(Assignment) Could you count the lines in the data that contain "crashing"? Reply with the number only.

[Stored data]
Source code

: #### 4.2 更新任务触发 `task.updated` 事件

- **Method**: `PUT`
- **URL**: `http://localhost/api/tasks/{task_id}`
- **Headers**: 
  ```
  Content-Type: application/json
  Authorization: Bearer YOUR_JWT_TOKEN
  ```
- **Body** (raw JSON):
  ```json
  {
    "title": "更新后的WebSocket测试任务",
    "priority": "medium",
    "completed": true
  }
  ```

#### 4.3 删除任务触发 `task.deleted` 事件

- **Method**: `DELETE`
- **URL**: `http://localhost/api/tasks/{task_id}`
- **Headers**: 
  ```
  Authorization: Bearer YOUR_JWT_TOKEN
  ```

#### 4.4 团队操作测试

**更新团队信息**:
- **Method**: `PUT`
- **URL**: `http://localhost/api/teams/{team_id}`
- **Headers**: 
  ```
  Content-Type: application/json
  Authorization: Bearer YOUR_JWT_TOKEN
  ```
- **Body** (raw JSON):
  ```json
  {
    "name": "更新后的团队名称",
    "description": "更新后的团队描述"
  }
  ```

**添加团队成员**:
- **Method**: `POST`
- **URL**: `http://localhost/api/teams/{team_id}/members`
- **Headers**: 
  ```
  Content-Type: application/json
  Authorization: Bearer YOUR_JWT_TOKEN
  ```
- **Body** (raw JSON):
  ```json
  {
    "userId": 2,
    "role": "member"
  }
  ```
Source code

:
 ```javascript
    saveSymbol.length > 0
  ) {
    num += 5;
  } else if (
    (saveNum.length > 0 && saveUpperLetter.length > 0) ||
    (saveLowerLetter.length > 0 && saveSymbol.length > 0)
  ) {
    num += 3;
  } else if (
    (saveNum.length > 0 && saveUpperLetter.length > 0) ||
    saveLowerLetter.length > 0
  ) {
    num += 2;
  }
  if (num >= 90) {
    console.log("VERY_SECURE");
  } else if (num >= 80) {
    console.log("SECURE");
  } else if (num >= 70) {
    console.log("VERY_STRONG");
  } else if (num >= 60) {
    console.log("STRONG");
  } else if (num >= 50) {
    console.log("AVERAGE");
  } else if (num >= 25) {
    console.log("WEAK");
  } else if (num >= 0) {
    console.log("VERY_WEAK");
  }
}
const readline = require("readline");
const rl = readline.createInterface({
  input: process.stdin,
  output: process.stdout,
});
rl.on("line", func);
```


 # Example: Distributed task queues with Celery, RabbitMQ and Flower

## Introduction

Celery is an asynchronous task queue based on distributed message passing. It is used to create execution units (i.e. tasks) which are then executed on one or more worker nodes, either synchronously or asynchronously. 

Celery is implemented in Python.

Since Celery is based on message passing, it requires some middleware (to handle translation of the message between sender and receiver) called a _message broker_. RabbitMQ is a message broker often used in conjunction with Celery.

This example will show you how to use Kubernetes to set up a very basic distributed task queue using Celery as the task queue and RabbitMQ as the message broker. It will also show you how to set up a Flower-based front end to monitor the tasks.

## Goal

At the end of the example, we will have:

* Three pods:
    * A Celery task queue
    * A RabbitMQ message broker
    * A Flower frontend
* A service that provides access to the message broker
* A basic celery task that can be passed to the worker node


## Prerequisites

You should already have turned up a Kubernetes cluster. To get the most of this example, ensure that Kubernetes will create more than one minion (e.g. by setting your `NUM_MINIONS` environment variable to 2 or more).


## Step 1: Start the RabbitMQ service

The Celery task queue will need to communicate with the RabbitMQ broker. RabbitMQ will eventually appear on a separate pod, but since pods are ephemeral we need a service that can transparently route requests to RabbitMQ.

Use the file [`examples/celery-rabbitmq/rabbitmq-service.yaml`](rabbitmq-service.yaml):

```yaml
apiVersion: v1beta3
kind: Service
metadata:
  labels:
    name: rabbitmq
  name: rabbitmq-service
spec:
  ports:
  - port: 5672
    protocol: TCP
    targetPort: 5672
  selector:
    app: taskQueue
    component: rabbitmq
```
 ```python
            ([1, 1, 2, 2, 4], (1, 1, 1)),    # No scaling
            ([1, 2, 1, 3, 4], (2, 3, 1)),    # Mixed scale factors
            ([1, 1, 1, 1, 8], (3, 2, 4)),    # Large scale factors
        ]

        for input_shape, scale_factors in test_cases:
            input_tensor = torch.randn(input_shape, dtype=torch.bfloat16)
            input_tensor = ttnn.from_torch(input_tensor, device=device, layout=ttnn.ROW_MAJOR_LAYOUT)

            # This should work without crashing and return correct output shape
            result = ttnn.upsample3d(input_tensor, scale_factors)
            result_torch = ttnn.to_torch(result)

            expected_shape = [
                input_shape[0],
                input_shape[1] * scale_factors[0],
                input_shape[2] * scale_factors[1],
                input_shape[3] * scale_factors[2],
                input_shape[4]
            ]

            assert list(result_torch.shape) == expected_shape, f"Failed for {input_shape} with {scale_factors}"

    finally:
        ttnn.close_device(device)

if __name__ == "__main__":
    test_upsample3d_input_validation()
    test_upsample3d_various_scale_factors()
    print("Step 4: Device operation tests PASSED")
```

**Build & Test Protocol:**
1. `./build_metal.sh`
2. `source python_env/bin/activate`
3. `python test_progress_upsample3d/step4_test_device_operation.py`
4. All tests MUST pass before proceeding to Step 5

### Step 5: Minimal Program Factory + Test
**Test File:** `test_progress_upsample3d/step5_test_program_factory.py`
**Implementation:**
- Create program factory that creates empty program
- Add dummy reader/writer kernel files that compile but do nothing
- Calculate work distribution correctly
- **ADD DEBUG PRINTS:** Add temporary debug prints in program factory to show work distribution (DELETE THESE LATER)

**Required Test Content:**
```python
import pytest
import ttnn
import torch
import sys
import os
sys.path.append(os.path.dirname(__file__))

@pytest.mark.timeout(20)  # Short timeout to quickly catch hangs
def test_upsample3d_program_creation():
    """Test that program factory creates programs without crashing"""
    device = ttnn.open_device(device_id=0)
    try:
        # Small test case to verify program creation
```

(Exercise answer) 2